- **Task item**
Will you return, word for word, every line from the one containing "Contacte-nos" through the one containing "kardeslerimizden, eh arada ufak tefek", including both of those lines?

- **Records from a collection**
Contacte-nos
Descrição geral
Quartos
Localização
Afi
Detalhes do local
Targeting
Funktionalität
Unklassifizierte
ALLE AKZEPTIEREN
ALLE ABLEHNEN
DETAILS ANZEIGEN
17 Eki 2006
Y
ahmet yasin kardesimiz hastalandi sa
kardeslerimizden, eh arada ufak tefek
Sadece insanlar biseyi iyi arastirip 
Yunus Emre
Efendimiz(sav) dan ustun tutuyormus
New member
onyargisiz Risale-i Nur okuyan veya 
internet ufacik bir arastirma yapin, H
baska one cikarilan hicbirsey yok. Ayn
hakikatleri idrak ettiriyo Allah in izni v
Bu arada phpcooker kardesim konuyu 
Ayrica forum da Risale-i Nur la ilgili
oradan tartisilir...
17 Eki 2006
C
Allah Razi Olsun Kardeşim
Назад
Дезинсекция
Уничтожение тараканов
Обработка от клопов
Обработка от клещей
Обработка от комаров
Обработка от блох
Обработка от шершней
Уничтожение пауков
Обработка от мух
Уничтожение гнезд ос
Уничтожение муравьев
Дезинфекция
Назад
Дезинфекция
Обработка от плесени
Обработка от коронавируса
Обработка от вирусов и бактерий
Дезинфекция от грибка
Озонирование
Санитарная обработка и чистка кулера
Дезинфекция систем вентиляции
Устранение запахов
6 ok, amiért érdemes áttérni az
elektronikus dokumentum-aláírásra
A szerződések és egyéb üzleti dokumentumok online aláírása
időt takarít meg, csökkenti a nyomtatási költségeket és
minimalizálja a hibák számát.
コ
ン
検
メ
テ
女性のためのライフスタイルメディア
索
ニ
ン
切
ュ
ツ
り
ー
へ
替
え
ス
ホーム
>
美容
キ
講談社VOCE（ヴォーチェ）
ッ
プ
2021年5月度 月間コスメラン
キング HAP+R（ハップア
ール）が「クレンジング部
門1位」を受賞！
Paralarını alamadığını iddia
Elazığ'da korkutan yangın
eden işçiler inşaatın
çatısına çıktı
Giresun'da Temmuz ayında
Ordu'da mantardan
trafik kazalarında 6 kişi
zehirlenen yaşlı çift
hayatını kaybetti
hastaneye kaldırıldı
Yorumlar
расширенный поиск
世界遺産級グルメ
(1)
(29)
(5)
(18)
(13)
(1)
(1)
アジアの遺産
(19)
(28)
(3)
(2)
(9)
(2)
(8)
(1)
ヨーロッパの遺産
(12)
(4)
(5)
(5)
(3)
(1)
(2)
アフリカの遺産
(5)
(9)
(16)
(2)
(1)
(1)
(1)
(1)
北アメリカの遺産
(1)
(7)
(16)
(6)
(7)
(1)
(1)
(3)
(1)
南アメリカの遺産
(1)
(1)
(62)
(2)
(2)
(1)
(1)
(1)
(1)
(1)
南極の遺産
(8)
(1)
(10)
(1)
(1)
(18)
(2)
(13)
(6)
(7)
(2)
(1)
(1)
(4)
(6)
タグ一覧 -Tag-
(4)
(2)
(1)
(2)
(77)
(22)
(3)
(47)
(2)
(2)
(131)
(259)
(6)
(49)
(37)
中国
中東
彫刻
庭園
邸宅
...
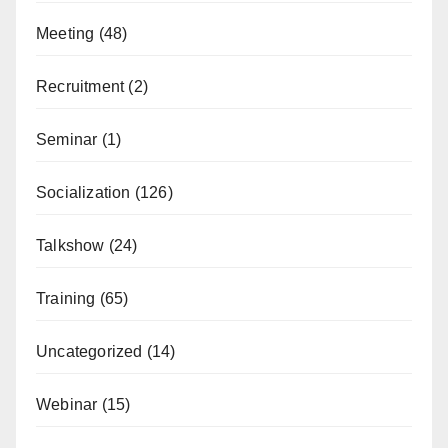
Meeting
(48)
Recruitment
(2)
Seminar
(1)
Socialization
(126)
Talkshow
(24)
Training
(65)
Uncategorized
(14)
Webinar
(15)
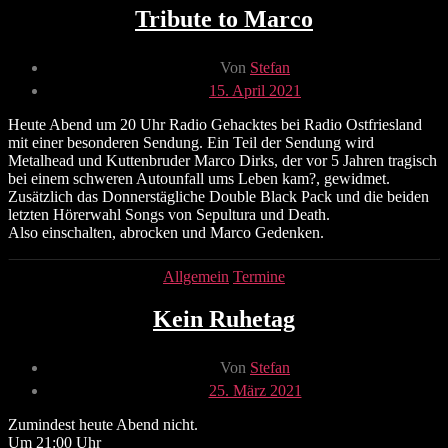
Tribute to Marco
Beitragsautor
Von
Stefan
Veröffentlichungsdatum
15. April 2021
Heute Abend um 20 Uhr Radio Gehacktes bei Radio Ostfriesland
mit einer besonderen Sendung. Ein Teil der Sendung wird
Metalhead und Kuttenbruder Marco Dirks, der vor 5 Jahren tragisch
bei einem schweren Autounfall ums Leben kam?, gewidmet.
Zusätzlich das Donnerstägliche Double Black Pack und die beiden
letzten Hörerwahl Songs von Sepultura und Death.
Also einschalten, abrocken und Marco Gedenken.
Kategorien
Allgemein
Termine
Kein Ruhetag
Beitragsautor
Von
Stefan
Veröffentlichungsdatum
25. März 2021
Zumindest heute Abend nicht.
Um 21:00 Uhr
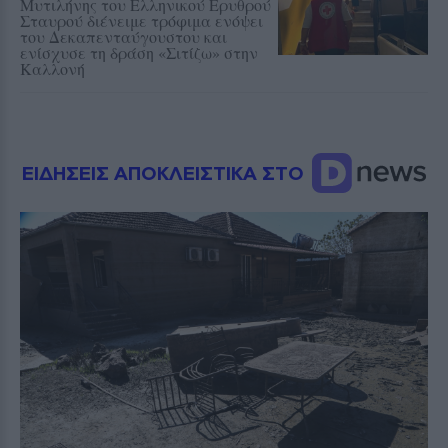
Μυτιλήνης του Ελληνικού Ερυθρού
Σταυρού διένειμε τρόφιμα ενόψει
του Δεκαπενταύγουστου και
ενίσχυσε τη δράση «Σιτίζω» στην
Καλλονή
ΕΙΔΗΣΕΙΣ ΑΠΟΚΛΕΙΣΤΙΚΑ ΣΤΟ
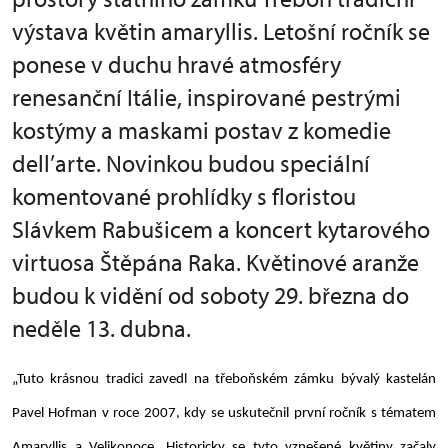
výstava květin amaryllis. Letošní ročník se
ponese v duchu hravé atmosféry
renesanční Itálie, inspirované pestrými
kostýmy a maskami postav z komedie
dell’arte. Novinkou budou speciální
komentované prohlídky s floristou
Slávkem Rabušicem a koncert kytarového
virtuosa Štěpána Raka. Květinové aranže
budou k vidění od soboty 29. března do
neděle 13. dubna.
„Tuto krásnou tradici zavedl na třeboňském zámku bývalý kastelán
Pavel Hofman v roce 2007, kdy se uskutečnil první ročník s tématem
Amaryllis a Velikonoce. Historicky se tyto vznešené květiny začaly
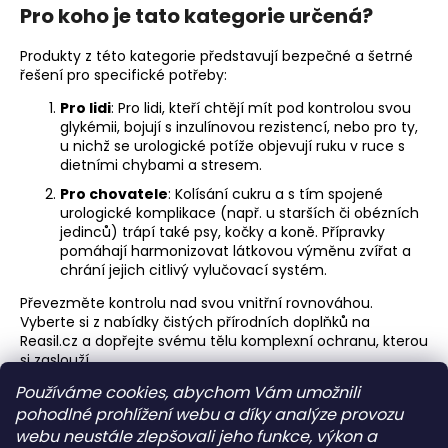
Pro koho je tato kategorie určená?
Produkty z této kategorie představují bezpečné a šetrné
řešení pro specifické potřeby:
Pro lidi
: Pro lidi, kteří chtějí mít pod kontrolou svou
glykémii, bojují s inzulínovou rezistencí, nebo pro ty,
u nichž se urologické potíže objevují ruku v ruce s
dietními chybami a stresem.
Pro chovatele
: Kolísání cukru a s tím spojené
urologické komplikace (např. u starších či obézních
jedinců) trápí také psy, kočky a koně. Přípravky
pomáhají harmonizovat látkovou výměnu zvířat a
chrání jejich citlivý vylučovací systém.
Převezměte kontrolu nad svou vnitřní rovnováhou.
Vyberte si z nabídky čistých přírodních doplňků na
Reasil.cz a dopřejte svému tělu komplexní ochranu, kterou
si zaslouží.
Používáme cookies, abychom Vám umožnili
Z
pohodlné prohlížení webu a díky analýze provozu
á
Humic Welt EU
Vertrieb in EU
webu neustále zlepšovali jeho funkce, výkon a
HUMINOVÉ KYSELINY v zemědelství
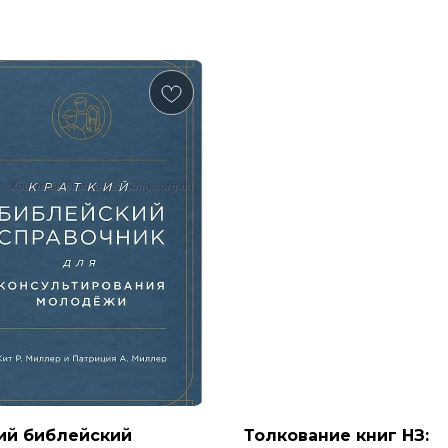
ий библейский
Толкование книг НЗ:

- **Answer to the exercise**
Contacte-nos
Descrição geral
Quartos
Localização
Afi
Detalhes do local
Targeting
Funktionalität
Unklassifizierte
ALLE AKZEPTIEREN
ALLE ABLEHNEN
DETAILS ANZEIGEN
17 Eki 2006
Y
ahmet yasin kardesimiz hastalandi sa
kardeslerimizden, eh arada ufak tefek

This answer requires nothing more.